WI 5: Extended sections of vertical ice; noticeably more strenuous pitch of good but steep (85º-90º) ice.

WI 6: Steep and technical–ice likely of poor quality and protection generally sparse and difficult to place. A high level of skill and strength is requisite.

WI 7: Steep, technical, and often dangerous. Marginal pick placements usually make this dangerous. Very steep, possibly overhanging, strenuous pitch with few resting places.

WI 8: Nearly freaking impossible. Poorly bonded thin ice with probable mixed sections required to finish climb. Likely overhanging, with nearly non-existent pro. Highly dangerous–a fall would likely be fatal.

Mixed Routes, Dry Tooling  –   M1 to M10

Over the last couple of years there has been a dramatic rise in ice-climbing standards; ice falls are being freed and the scale is shifting upwards rapidly.

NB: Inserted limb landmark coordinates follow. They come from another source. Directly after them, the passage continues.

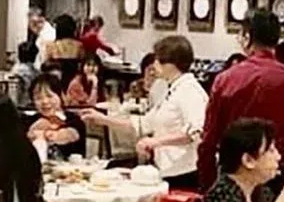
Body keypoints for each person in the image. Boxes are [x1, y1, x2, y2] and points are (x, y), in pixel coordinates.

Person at [197, 8, 284, 193]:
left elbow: (208, 141)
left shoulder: (225, 80)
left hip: (233, 180)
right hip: (275, 179)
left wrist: (207, 186)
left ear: (247, 37)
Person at [83, 36, 207, 189]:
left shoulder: (189, 90)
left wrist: (156, 142)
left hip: (186, 172)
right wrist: (102, 119)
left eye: (158, 60)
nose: (154, 65)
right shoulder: (171, 89)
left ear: (171, 64)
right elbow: (144, 123)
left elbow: (196, 132)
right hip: (168, 170)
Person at [26, 72, 86, 160]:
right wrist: (32, 131)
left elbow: (72, 134)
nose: (45, 102)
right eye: (38, 98)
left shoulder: (74, 120)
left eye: (49, 96)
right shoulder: (29, 121)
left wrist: (54, 135)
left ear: (61, 96)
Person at [41, 14, 84, 89]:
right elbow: (82, 63)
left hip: (56, 80)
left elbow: (45, 64)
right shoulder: (79, 46)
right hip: (74, 81)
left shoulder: (51, 46)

This has been brought about by the fact that previously unclimbed bands of rock are being overcome with the use of ice-axe and crampons, thereby linking various sections of ice. This is known as dry tooling and it has inevitably brought with it a new grading system.

The letter M indicates that the route is mixed (ie. ice and rock), and this is followed by a number which indicates the technical difficulties.

At present the open-ended scale starts at M1 and finishes at M10.